Database Architecture

LIME uses PostgreSQL as the shared durable store for scan configuration, scan progress, issue data, audit outcomes, report settings, and future read-model caches.

Engine And Access Model

Engine: PostgreSQL 17.
Backend access: Shopkeeper uses pgxpool and owns scan lifecycle writes, scan results, screenshots metadata, migrations, and cleanup.
UI access: the NextJS app uses Drizzle ORM for server-rendered reads and UI-owned settings routes.
Migrations: SQL migrations live in shopkeeper/migrations/; matching Drizzle table definitions live in lime/src/db/schema.ts.

Core Tables

`scans`

Top-level scan records.

Key fields:

target URL, scan type, tag, viewport preset, and stored viewport dimensions
status and pause-request state
total and scanned URL counters
created and updated timestamps

`urls`

Discovered or provided URLs for a scan.

Key fields:

scan ID
URL
URL status: pending, scanning, completed, or failed
created timestamp

`issues`

Deduplicated failed axe issue groups for a scan.

Key fields:

scan ID
axe rule ID in violation_type
title/description, help URL, severity, and false-positive flag
created timestamp

`issue_occurrences`

Failed issue occurrences.

Key fields:

issue ID
URL ID
CSS selector
HTML snippet
page and element screenshot paths
created timestamp

`url_audits`

Per-page audit outcomes for axe/Lighthouse-aligned rules.

Key fields:

URL ID
rule ID
outcome: passed, failed, not_applicable, or incomplete
created timestamp

`url_audit_occurrences`

Occurrence rows for audit outcomes that need review or additional context.

Key fields:

URL ID
rule ID
outcome
CSS selector
HTML snippet
page and element screenshot paths
created timestamp

`app_settings`

Server-wide settings.

Current fields include:

full PDF occurrence limit
single-issue PDF occurrence limit
small CSV occurrence limit
LLM occurrence limit
PDF, CSV, and LLM export enablement flags
summary cache TTL
report-data cache TTL
report generation concurrency cap
MCP enablement and hashed key metadata

The raw MCP key is never stored; only its hash and display hint are persisted.
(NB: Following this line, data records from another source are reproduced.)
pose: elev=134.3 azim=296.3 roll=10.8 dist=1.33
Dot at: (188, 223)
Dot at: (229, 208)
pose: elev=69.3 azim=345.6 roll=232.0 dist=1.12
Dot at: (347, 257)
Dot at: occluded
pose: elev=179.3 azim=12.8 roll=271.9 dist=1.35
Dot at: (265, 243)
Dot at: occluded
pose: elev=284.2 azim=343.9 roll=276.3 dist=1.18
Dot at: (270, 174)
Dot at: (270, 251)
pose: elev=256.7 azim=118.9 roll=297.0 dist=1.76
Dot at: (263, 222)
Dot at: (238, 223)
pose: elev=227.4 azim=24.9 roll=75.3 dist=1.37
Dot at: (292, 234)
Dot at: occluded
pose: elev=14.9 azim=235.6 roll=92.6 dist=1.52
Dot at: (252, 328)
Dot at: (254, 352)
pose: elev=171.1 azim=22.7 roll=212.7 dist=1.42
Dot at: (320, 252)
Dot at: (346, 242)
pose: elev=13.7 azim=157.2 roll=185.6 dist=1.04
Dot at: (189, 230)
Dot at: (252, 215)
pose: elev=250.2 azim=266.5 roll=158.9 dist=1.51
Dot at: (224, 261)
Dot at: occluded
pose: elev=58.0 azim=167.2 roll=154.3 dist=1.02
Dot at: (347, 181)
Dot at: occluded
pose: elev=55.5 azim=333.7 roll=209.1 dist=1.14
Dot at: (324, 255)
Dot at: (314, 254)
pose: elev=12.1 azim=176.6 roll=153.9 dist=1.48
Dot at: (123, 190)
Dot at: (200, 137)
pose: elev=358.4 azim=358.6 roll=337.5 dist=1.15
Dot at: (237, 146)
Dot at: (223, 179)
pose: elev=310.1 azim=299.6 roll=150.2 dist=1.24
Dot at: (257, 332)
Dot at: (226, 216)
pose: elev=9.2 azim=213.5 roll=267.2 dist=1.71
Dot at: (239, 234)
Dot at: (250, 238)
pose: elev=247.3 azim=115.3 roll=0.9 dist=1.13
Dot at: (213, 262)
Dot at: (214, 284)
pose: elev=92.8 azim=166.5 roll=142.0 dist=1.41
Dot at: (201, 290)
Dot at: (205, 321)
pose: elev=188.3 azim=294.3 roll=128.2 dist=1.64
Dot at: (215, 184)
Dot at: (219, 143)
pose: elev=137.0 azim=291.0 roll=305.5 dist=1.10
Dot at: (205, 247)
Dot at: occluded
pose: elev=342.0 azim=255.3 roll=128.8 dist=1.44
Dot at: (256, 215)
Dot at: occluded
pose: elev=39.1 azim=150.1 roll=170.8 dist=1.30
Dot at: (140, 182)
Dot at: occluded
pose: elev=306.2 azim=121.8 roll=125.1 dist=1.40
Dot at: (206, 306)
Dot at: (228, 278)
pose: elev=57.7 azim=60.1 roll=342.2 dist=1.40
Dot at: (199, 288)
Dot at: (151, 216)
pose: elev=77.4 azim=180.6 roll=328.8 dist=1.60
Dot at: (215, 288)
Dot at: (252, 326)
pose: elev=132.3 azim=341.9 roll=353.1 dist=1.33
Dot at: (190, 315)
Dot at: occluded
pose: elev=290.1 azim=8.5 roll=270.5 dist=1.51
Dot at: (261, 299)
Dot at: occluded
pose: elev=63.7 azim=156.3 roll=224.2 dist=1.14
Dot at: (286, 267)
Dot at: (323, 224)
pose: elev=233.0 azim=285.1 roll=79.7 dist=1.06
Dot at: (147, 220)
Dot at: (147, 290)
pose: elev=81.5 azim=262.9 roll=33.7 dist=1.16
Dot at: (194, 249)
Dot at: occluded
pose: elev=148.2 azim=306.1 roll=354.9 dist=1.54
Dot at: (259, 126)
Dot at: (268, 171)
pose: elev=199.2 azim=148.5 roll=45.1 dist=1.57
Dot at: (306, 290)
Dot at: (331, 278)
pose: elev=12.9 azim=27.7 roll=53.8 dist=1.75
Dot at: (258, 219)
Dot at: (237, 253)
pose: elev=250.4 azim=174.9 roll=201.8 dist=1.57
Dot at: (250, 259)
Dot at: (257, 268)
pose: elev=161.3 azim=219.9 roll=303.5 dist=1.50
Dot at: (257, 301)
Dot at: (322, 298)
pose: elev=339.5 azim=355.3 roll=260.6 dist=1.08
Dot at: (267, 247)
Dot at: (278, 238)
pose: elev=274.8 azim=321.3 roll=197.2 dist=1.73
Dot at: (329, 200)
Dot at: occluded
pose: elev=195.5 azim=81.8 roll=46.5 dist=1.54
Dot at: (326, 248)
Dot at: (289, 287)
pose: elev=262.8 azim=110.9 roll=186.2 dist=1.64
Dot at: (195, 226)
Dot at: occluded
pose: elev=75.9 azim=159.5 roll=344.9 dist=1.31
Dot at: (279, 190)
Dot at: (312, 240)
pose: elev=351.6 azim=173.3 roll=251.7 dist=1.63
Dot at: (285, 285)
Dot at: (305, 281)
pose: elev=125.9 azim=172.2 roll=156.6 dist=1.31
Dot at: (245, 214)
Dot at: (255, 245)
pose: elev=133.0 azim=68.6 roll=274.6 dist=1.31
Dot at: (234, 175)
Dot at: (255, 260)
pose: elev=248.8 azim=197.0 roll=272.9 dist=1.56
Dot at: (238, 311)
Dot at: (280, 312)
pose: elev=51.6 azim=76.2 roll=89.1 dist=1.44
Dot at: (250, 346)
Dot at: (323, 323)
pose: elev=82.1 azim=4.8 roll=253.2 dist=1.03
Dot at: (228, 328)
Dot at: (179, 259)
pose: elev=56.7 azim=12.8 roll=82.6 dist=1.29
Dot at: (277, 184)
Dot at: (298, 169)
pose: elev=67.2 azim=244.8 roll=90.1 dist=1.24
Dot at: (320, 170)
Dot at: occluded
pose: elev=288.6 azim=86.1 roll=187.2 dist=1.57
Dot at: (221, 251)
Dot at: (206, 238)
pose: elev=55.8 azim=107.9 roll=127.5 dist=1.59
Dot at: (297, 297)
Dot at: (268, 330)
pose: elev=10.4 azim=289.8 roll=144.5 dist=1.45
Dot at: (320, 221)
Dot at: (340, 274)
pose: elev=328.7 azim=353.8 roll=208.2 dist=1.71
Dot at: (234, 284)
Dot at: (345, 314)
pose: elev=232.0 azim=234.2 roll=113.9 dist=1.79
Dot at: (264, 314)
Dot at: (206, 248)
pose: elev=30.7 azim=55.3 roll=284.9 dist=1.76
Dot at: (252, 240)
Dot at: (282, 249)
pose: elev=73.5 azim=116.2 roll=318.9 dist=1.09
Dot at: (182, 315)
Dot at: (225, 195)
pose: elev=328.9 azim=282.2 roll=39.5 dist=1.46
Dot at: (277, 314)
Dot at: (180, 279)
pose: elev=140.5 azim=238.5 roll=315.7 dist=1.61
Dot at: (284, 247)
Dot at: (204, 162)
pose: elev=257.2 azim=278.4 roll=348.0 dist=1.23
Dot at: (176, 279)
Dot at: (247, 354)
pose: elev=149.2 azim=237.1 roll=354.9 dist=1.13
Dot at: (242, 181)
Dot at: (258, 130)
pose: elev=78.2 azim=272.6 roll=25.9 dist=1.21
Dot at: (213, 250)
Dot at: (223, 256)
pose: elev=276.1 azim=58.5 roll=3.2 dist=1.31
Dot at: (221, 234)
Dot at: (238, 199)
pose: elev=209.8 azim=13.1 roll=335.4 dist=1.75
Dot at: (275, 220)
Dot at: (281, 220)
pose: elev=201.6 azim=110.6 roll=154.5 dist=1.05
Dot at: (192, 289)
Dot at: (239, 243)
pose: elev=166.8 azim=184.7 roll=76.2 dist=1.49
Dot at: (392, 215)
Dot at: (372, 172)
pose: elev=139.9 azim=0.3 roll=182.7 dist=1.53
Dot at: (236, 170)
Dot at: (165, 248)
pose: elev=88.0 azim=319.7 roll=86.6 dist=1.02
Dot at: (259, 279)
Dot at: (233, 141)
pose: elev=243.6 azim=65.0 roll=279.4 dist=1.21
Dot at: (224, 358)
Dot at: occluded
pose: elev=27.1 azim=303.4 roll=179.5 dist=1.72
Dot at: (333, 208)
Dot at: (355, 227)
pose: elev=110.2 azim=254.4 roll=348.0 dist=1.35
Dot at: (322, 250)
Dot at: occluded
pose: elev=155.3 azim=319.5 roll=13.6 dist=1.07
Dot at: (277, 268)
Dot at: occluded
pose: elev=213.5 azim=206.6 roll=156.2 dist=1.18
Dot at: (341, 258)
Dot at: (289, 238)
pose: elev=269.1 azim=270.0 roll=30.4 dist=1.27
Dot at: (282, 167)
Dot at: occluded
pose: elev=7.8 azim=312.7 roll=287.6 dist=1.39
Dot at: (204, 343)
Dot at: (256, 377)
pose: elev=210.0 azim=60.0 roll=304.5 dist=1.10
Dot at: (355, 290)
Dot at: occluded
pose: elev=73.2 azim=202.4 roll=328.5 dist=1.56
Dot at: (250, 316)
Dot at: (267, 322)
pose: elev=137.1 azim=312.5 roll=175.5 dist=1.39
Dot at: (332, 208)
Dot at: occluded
`scan_score_summary_cache`

Per-scan score, coverage, and audit-count read model used to avoid repeated full audit aggregation on dashboard and report reads.

`scan_issue_summary_cache`

Per-scan failed and needs-review issue-card read model used by the issues page. Occurrence details remain live and paginated.

`scan_report_data_cache`

Bounded report metadata cache keyed by scan, scope, format, and settings fingerprint. The cache stores metadata only; generated report files are still produced on demand.

Index Strategy

The base schema includes indexes for direct foreign-key lookups. Later migrations add composite indexes for large-scan read paths.

Current read-path indexes include:

recent scans: scans(created_at DESC)
scans by tag: scans(tag, created_at DESC)
URL coverage: urls(scan_id, status)
URL ordering within a scan: urls(scan_id, url)
score summaries and false-positive filtering: issues(scan_id, is_false_positive)
scoped issue lookups: issues(scan_id, violation_type)
issue occurrence paging: issue_occurrences(issue_id, url_id, created_at)
audit aggregation: url_audits(url_id, outcome, rule_id)
needs-review occurrence paging: url_audit_occurrences(url_id, outcome, rule_id, created_at)

Schema Sync Rules

Add schema changes through Shopkeeper SQL migrations first.
Add matching Drizzle schema changes in the UI.
Keep migrations forward-only in release history.
Do not let NextJS become the writer for scan lifecycle or scan result tables.
Document materialized read models or cache tables when they are added.